Start of Recorded data

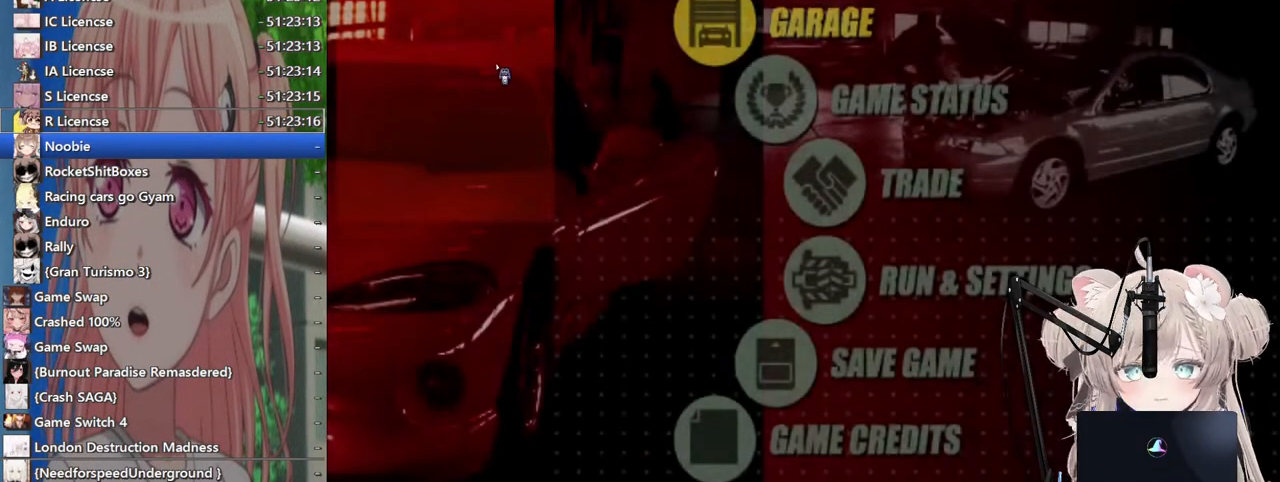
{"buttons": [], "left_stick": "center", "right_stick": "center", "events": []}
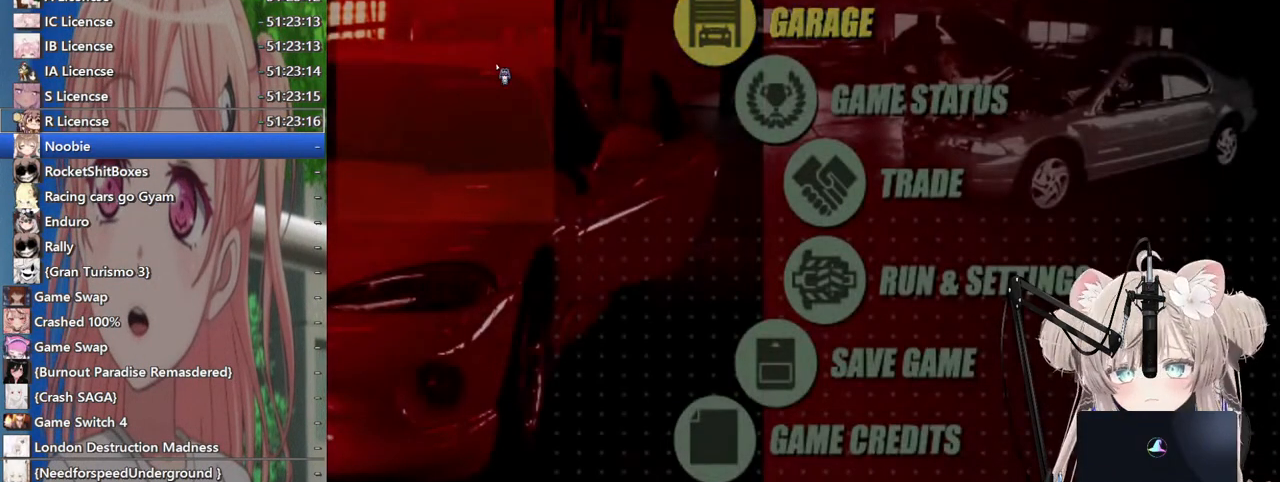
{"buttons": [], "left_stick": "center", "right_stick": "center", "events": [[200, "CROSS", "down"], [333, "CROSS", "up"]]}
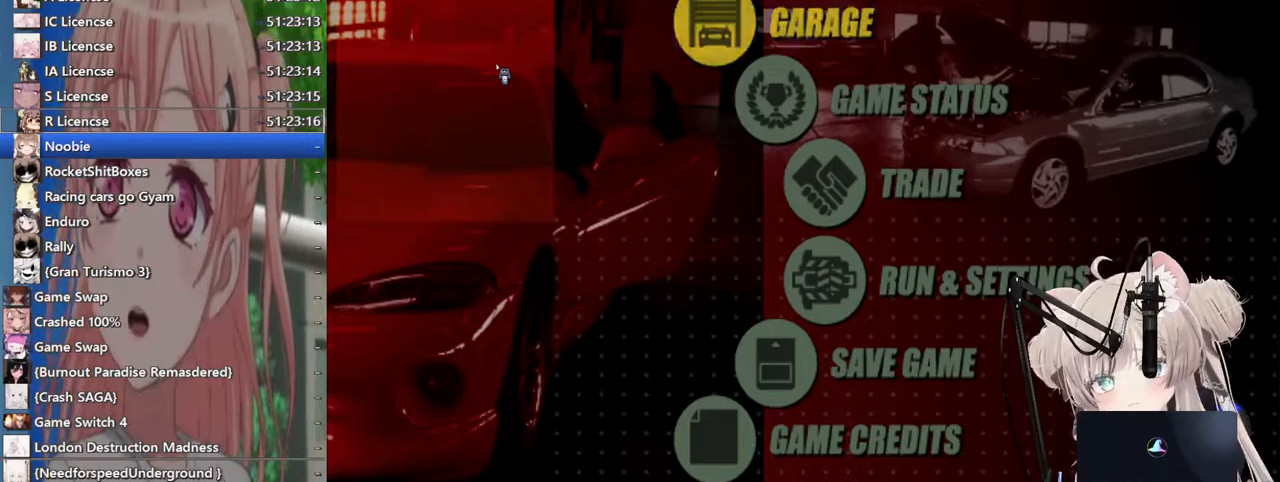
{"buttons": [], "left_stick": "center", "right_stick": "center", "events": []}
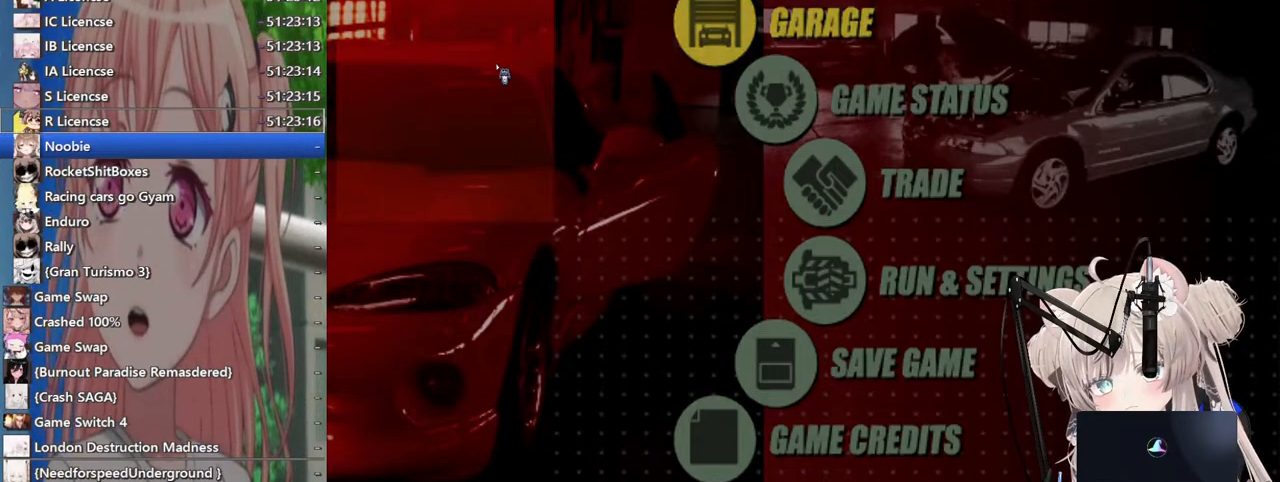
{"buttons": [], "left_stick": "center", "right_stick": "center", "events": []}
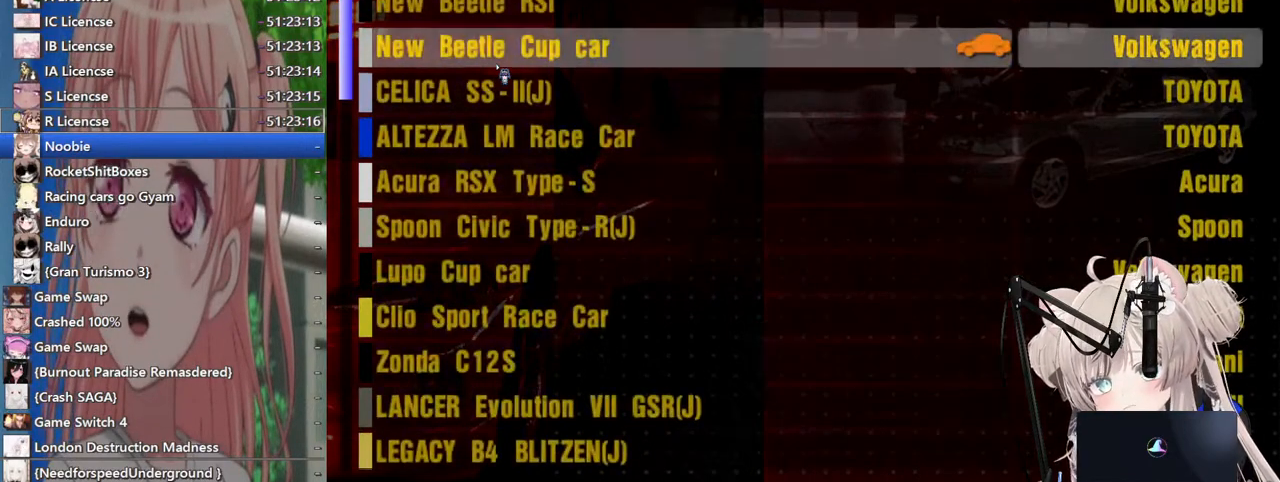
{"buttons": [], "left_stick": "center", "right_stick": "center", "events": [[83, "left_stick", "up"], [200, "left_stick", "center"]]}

End of Recorded data

Task directions → Copy the whole listing exactly, excluding the pictures in it.

Response area →
{"buttons": [], "left_stick": "center", "right_stick": "center", "events": []}
{"buttons": [], "left_stick": "center", "right_stick": "center", "events": [[200, "CROSS", "down"], [333, "CROSS", "up"]]}
{"buttons": [], "left_stick": "center", "right_stick": "center", "events": []}
{"buttons": [], "left_stick": "center", "right_stick": "center", "events": []}
{"buttons": [], "left_stick": "center", "right_stick": "center", "events": [[83, "left_stick", "up"], [200, "left_stick", "center"]]}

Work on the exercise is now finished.